# howto limit / block upload traffic of an application

## musv

Hi, 

I'm using Qsopcast for my wife to watch Brazilian TV. It's the only possibility for her to get something of GloboTV. 

Now my special problem: 

Sopcast works as a p2p-app. It means, I can download the TV in the same way I have to upload the streams. My internet connection is provided by the university where I live in a dormitory. I have a 100 MBit flat here but with a limit of 10 GB each day. If I use more then they will cut my connection for some weeks. The day before yesterday my wife watched Sopcast for several hours and forgot to shutdown it afterwards. In result: I had 2 GB download and 20 GB upload that day. 

Most of the p2p-apps I know have an option to limit the download and upload rate (Azureus, aMule). Sopcast doesn't have. 

1. How can I identify the upload port of Sopcast?

2. How can I limit or block the upload stream of Sopcast in a simple way?

----------

## frostschutz

In general there is l7-filter for identifying protocols, but sopcast doesn't seem to be listed there. Maybe it is using another, better known protocol that is supported? Otherwise you'd have to add an iptables logging facility to find out what kind of traffic this software generates, and devise some means to filter it based on that. Then you could create some QoS shaping rules that will limit your applications upstream.

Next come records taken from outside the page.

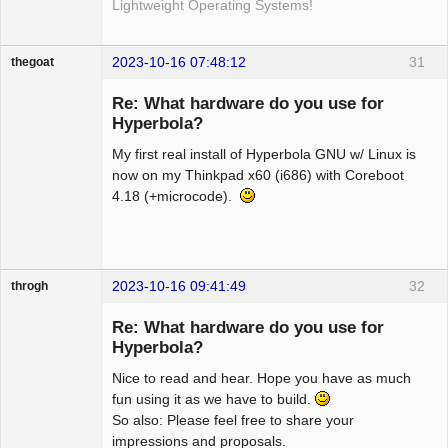
Lightweight Operating Systems!
2023-10-16 07:48:12
31
thegoat
Guest
Re: What hardware do you use for
Hyperbola?
My first real install of Hyperbola GNU w/ Linux is
now on my Thinkpad x60 (i686) with Coreboot
4.18 (+microcode).
2023-10-16 09:41:49
32
throgh
Re: What hardware do you use for
Hyperbola?
Nice to read and hear. Hope you have as much
Package
Development
fun using it as we have to build.
Offline
So also: Please feel free to share your
impressions and proposals.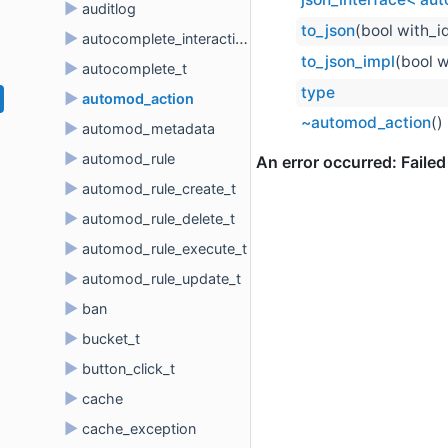
►
auditlog
to_json
(bool with_i
►
autocomplete_interaction
to_json_impl
(bool w
►
autocomplete_t
type
►
automod_action
~automod_action
()
►
automod_metadata
►
automod_rule
►
automod_rule_create_t
►
automod_rule_delete_t
►
automod_rule_execute_t
►
automod_rule_update_t
►
ban
►
bucket_t
►
button_click_t
►
cache
►
cache_exception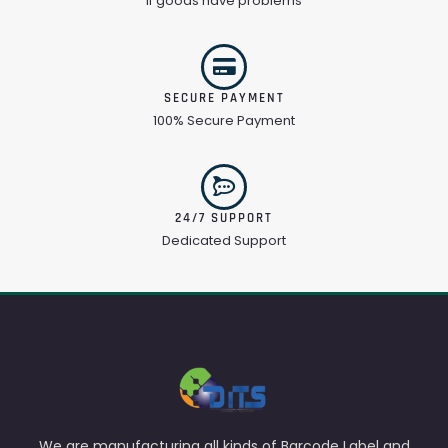
If goods have problems
SECURE PAYMENT
100% Secure Payment
24/7 SUPPORT
Dedicated Support
We are manufacturing all kinds of Barcode Label and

If sopcast is running on your own local machine, and not on a machine in the network, an easier method may be available, it may be possible to assign traffic based to local running processes, and thus limit the process itself no matter which kind of traffic it generates. I think this was possible using some iptables extension, but I forget the exact name...

EDIT:

Ah, iptables owner match support may be it. Mark all packets that are owned by the process you want to limit, and put those packets into a low bandwidth QoS class.

----------